→ **Zu bearbeitende Aufgaben**:
1 > Nenne alle Abfüllungen, die der Textauszug über St. Kilian bei der Reise durch die aktuell erhältlichen Abfüllungen aufführt.
2 > Gib die Datensätze von ihrem Anfang bis einschließlich der Zeile mit „Neu im Sortiment“ erneut aus und ersetze dabei „Hagelschaden“ durch „Sturmschaden“. Alles andere bleibt unverändert.

→ **Gezeigter Textauszug**:
┏━━

St. Kilian: Fass Nr. 1 wird 5 Jahre alt

Ein weiterer Meilenstein in der Geschichte der wohl erfolgreichsten deutschen Whiskybrennerei: St. Kilian feiert seinen ersten fünfjährigen Single Malt aus Fass Nr. 1.

Ich kann mich noch gut an die Präsentation des „First Kilian“, dem ersten dreijährigen Single Malt Whisky aus der in Rüdenau ansässigen Brennerei sowie dem Signature One erinnern. Nachdem die deutsche Whiskybrennerei St. Kilian seit Eröffnung schon mit Likören und den „Spirits of St. Kilian“ auf sich aufmerksam machen konnte, war die Veröffentlichung des ersten Spirits, der sich dann auch Whisky nennen durfte, ein echter Meilenstein (wie wohl bei jeder jungen Brennerei). Kaum zu glauben, dass dies nun schon wieder zwei Jahre her ist. Nun, im Frühjahr 2021, lud St. Kilian zur Online-Präsentation einer fünfjährigen Abfüllung aus Fass Nr. 1.

Fachkundig und unterhaltsam präsentiert von Master Distiller Mario Rudolf und Thorsten Manus wurde die Verkostung angemessen eingerahmt mit einer Reise durch die aktuell erhältlichen Abfüllungen, dem Signature Edition SIX, dem Bud Spencer – THE LEGEND (einmal mit milder Rezeptur und einmal rauchig), den rauchigen Signature Editionen THREE und FOUR sowie einer kleinen Überraschung zum Abschluss. Für mich bot sich damit zugleich die willkommene Gelegenheit, seit meinem Besuch in der Brennerei und dem Signature ONE mal wieder zu den Abfüllungen der Brennerei zurückzukehren, die ich zuletzt nicht mehr so intensiv verfolgt hatte.

┗━━

→ **Bereitgestelltes Material**:
┏━━

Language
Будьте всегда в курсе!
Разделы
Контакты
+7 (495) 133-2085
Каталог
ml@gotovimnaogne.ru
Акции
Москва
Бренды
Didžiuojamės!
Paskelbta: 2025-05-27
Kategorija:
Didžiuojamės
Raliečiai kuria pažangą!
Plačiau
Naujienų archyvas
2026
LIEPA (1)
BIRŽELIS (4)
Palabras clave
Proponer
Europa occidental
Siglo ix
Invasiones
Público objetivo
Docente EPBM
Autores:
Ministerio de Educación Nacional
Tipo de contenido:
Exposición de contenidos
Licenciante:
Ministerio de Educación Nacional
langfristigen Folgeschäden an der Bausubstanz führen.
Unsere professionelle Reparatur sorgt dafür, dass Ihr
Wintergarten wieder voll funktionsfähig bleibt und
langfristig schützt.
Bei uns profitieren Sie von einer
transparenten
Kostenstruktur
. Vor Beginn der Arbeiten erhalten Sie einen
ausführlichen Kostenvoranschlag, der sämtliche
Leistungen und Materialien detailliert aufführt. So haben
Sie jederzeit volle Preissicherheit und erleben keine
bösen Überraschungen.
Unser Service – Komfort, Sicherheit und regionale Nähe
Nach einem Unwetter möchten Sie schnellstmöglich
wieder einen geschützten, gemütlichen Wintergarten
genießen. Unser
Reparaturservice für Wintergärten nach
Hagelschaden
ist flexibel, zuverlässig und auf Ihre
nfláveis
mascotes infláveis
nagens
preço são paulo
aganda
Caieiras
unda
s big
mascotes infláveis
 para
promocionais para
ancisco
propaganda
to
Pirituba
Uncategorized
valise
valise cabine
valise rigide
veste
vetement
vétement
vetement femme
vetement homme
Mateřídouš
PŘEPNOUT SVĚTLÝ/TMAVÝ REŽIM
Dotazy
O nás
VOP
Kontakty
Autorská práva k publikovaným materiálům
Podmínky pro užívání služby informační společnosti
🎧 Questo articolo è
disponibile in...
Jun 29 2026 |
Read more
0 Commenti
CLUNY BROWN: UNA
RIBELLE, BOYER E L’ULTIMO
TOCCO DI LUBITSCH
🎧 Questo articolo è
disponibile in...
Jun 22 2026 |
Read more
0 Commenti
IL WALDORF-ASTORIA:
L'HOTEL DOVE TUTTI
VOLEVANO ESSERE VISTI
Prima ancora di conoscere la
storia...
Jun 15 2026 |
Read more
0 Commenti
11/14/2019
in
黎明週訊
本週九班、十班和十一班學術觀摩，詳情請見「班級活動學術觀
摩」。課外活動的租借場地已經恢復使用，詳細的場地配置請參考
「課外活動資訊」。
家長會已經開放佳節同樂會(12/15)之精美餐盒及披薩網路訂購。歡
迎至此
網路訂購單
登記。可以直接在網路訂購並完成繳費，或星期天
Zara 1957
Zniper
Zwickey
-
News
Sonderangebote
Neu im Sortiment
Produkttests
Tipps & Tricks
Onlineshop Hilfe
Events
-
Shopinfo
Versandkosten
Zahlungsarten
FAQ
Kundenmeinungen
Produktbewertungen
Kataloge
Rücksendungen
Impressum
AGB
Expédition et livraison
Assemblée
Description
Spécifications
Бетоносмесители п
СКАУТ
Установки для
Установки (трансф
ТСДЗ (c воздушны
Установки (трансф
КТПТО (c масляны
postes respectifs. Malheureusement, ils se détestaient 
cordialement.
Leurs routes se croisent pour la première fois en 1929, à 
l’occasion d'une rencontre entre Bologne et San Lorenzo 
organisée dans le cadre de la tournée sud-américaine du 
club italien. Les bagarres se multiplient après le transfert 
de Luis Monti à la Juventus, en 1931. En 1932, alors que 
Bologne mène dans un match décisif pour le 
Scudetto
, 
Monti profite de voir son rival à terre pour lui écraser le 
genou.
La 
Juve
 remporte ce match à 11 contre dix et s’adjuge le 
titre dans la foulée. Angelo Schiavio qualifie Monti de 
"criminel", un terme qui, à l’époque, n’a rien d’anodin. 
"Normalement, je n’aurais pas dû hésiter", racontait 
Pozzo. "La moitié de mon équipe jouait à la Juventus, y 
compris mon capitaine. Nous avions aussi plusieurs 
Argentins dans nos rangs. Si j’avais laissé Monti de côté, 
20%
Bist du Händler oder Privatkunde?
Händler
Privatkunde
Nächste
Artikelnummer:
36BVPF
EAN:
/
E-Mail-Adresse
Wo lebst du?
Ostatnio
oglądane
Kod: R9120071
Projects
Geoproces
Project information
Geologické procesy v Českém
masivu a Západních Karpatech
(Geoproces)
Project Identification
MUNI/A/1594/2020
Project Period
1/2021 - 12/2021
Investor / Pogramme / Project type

┗━━

→ **Antworten je Aufgabe**:
1 >
- Signature Edition SIX
- Bud Spencer – THE LEGEND (einmal mit milder Rezeptur und einmal rauchig)
- Signature Edition THREE
- Signature Edition FOUR

2 >
Language
Будьте всегда в курсе!
Разделы
Контакты
+7 (495) 133-2085
Каталог
ml@gotovimnaogne.ru
Акции
Москва
Бренды
Didžiuojamės!
Paskelbta: 2025-05-27
Kategorija:
Didžiuojamės
Raliečiai kuria pažangą!
Plačiau
Naujienų archyvas
2026
LIEPA (1)
BIRŽELIS (4)
Palabras clave
Proponer
Europa occidental
Siglo ix
Invasiones
Público objetivo
Docente EPBM
Autores:
Ministerio de Educación Nacional
Tipo de contenido:
Exposición de contenidos
Licenciante:
Ministerio de Educación Nacional
langfristigen Folgeschäden an der Bausubstanz führen.
Unsere professionelle Reparatur sorgt dafür, dass Ihr
Wintergarten wieder voll funktionsfähig bleibt und
langfristig schützt.
Bei uns profitieren Sie von einer
transparenten
Kostenstruktur
. Vor Beginn der Arbeiten erhalten Sie einen
ausführlichen Kostenvoranschlag, der sämtliche
Leistungen und Materialien detailliert aufführt. So haben
Sie jederzeit volle Preissicherheit und erleben keine
bösen Überraschungen.
Unser Service – Komfort, Sicherheit und regionale Nähe
Nach einem Unwetter möchten Sie schnellstmöglich
wieder einen geschützten, gemütlichen Wintergarten
genießen. Unser
Reparaturservice für Wintergärten nach
Sturmschaden
ist flexibel, zuverlässig und auf Ihre
nfláveis
mascotes infláveis
nagens
preço são paulo
aganda
Caieiras
unda
s big
mascotes infláveis
 para
promocionais para
ancisco
propaganda
to
Pirituba
Uncategorized
valise
valise cabine
valise rigide
veste
vetement
vétement
vetement femme
vetement homme
Mateřídouš
PŘEPNOUT SVĚTLÝ/TMAVÝ REŽIM
Dotazy
O nás
VOP
Kontakty
Autorská práva k publikovaným materiálům
Podmínky pro užívání služby informační společnosti
🎧 Questo articolo è
disponibile in...
Jun 29 2026 |
Read more
0 Commenti
CLUNY BROWN: UNA
RIBELLE, BOYER E L’ULTIMO
TOCCO DI LUBITSCH
🎧 Questo articolo è
disponibile in...
Jun 22 2026 |
Read more
0 Commenti
IL WALDORF-ASTORIA:
L'HOTEL DOVE TUTTI
VOLEVANO ESSERE VISTI
Prima ancora di conoscere la
storia...
Jun 15 2026 |
Read more
0 Commenti
11/14/2019
in
黎明週訊
本週九班、十班和十一班學術觀摩，詳情請見「班級活動學術觀
摩」。課外活動的租借場地已經恢復使用，詳細的場地配置請參考
「課外活動資訊」。
家長會已經開放佳節同樂會(12/15)之精美餐盒及披薩網路訂購。歡
迎至此
網路訂購單
登記。可以直接在網路訂購並完成繳費，或星期天
Zara 1957
Zniper
Zwickey
-
News
Sonderangebote
Neu im Sortiment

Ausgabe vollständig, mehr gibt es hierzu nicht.